South Africas proposed sugar tax would add 20% to the cost of a 33cl can of regular Coca-Cola

South Africa's proposed sugar tax would add 20% to the cost of a 33cl can of regular Coca-Cola

Coca-Cola Beverages Africa has expressed concerns over meeting merger conditions, should South Africa implement its current sugar tax plan. 
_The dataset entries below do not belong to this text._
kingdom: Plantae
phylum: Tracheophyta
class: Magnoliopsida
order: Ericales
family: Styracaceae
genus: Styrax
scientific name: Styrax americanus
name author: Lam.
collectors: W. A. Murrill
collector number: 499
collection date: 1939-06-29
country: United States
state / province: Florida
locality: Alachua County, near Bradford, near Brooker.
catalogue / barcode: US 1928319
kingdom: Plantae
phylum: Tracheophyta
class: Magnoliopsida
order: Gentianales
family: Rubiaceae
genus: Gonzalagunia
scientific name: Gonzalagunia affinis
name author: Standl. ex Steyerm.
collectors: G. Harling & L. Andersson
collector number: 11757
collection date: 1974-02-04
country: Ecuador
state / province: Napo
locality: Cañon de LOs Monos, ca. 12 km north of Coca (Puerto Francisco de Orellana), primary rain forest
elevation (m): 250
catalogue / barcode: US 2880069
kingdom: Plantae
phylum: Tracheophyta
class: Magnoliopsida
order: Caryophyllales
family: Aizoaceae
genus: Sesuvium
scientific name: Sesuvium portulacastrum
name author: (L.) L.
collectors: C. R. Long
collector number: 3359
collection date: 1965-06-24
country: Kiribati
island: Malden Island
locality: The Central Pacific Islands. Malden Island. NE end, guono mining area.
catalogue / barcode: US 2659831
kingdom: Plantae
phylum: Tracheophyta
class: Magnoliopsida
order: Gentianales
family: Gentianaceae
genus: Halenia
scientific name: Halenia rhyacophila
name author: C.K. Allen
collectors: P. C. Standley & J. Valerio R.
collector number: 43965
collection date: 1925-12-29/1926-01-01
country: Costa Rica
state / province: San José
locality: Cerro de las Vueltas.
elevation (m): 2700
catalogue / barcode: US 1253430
The JV between SABMiller, Coca-Cola Sabco and The Coca-Cola Co began its life as Africa's largest Coca-Cola bottler last month. Anti-trust regulators in South Africa approved the merger in May with several conditions, including a three-year jobs guarantee and ZAR800m (US$54m) to support business development in the country.

In July, South Africa's Treasury proposed a 20% tax on sugary soft drinks to help fight obesity-related diseases. The proposed tax rate is ZAR0.0229 (US$0.0016) per gram of sugar, which would add 20% to the cost of a 33cl can of regular Coca-Cola.

CCBA said in a statement that if the tax were implemented as proposed, "we would have concerns about our ability to meet the merger conditions attached to the recent creation of CCBSA".  

The company continued: "We remain committed to South Africa and will continue our ongoing dialogue with the government about being a good partner for economic growth."